> [Passage shown]
--------------------

# OCBF Shop Detail Checking



## McEngr (Jun 26, 2012)

So, I've been checking some OCBF shop details and noticed one of the gusset plates not meeting the whitmore section criteria of 30 degrees from the leading bolt centerline as shown in section 9 of the MANUAL. I tried to explain that 23 degrees from the leading bolt will not cut it. The detailers defense is that the 30 degrees only has to be met on one side of the bolt line becuase there are 2 bolt lines shown in the detail on page 9-4. Anyone care to chime in on who's right? I told him that the SEOR (he's out of town at the moment) will have to calculate the gusset tension based on the lesser area (something already over his head), but wanted some other opinions out there. It should be noted that the OCBF's are rod braces, so it's tension only and not compression based design for the gusset.

Thanks.


----------



## McEngr (Jun 26, 2012)

I should also note that our firm is providing the shop drawing, so the detailer is a "structural designer", not an engineer.


----------



## kevo_55 (Jun 26, 2012)

I'd stick to your guns with 30 degrees and let the SEOR make the call.


----------



## dakota_79 (Jun 26, 2012)

What Kevo said. Onus is on the EOR to prove it works with the reduced section.


----------

--------------------

> [Supplied entries]

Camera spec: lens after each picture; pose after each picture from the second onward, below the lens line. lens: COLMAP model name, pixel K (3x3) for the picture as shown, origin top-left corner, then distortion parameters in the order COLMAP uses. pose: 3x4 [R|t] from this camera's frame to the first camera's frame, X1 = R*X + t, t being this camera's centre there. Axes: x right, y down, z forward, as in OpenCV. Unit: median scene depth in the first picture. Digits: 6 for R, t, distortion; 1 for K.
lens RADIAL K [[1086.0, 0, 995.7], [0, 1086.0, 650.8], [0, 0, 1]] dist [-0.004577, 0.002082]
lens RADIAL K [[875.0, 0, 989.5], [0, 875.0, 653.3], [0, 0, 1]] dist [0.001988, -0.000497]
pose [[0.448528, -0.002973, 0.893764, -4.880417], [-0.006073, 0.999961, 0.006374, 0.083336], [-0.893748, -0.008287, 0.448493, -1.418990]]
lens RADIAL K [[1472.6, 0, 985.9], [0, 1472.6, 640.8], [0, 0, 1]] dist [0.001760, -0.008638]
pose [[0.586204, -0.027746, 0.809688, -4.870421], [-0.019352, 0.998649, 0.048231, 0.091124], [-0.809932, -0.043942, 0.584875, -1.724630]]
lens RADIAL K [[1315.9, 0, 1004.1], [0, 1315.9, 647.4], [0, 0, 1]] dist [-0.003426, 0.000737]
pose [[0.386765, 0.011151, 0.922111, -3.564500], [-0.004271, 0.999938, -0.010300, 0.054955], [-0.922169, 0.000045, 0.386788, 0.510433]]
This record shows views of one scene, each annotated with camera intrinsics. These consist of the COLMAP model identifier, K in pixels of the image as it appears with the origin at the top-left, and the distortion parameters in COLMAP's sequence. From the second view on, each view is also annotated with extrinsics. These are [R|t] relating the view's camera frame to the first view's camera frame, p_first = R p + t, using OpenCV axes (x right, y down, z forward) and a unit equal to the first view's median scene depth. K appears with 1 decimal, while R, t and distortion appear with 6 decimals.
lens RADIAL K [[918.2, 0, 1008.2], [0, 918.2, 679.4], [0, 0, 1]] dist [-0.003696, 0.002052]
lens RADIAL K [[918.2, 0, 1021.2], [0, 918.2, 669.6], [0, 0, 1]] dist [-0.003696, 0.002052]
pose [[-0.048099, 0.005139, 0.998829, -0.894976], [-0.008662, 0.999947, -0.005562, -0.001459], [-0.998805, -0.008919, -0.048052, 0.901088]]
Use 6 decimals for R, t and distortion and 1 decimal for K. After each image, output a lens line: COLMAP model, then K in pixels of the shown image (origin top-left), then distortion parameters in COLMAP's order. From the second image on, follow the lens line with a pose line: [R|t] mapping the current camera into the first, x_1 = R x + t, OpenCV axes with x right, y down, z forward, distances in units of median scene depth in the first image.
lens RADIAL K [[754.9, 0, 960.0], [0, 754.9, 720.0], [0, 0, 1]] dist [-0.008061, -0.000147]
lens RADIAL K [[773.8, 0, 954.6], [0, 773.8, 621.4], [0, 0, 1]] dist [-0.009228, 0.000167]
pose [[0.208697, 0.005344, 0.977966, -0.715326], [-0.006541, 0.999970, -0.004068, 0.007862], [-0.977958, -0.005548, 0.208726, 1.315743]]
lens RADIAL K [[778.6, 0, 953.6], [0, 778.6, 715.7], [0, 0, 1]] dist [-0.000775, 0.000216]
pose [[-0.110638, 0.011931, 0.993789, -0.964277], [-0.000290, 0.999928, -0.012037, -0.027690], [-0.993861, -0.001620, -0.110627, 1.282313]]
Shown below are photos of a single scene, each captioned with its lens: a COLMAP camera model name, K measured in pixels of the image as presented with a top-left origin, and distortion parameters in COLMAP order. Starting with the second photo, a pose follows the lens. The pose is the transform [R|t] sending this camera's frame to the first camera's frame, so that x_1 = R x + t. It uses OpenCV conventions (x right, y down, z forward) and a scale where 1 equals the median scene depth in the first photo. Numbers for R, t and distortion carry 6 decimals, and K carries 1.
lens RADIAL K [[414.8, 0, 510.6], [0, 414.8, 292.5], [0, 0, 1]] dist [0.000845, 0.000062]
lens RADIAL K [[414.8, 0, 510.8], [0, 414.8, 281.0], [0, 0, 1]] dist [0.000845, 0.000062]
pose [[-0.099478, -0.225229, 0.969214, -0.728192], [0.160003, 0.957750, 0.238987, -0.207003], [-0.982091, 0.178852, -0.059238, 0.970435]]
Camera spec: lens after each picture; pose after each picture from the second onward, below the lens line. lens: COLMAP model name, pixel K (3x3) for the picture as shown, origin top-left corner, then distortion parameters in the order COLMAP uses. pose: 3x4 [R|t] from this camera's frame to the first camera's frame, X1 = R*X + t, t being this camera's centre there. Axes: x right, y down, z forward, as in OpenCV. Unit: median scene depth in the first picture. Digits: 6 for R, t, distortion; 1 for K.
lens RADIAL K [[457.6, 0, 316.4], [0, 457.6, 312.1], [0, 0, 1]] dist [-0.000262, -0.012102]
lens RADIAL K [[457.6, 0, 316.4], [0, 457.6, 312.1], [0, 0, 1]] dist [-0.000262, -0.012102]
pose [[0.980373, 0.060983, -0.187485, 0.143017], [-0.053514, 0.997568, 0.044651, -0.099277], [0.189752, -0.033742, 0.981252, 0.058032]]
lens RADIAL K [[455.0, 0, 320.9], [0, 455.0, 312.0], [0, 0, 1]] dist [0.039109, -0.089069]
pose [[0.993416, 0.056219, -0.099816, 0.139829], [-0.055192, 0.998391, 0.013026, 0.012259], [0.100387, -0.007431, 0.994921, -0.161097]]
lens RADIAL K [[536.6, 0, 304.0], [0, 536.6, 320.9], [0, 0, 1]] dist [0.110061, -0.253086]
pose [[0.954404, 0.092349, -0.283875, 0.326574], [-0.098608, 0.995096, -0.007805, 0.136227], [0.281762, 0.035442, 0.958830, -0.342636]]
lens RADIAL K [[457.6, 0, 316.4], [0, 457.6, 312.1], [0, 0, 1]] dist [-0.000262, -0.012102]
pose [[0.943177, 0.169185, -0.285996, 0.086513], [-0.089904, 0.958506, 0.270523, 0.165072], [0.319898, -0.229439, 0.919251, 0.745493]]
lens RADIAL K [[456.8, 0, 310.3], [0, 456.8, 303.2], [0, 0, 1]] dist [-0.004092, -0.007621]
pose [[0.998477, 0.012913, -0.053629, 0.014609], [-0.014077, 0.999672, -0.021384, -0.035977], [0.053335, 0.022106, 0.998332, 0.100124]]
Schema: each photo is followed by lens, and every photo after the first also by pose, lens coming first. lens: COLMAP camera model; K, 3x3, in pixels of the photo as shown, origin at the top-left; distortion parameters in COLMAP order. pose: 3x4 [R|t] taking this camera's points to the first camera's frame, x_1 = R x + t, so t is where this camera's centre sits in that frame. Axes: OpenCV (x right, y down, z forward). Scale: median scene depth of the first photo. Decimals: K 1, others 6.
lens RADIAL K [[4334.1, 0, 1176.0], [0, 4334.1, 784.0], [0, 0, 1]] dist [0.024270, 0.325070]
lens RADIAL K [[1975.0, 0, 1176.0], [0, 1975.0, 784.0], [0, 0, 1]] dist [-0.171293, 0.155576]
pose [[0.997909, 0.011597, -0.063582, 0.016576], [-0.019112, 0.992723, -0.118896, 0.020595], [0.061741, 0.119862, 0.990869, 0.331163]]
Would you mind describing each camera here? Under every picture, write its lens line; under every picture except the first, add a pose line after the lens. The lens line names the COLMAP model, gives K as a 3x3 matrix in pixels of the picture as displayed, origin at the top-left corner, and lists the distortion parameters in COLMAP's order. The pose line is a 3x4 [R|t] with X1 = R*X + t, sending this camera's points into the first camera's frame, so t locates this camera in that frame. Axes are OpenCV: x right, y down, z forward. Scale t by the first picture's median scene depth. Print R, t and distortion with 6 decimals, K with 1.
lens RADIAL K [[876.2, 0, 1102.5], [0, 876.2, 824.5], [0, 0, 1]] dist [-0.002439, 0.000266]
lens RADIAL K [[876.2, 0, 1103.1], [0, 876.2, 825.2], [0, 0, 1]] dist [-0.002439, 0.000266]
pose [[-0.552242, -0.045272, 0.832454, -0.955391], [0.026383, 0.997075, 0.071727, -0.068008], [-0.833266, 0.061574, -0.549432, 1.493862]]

--------------------

> [Exercise aim]
Answer these from the forum thread on OCBF shop detail checking:
(a) At what angle from the leading bolt does the gusset plate fall short of the Whitmore section criteria?
(b) What type of brace are the OCBFs?
(c) Who does dakota_79 say must prove the connection works with the reduced section?

> [Task result]
(a) 23 degrees.
(b) Rod braces, designed for tension only.
(c) The EOR.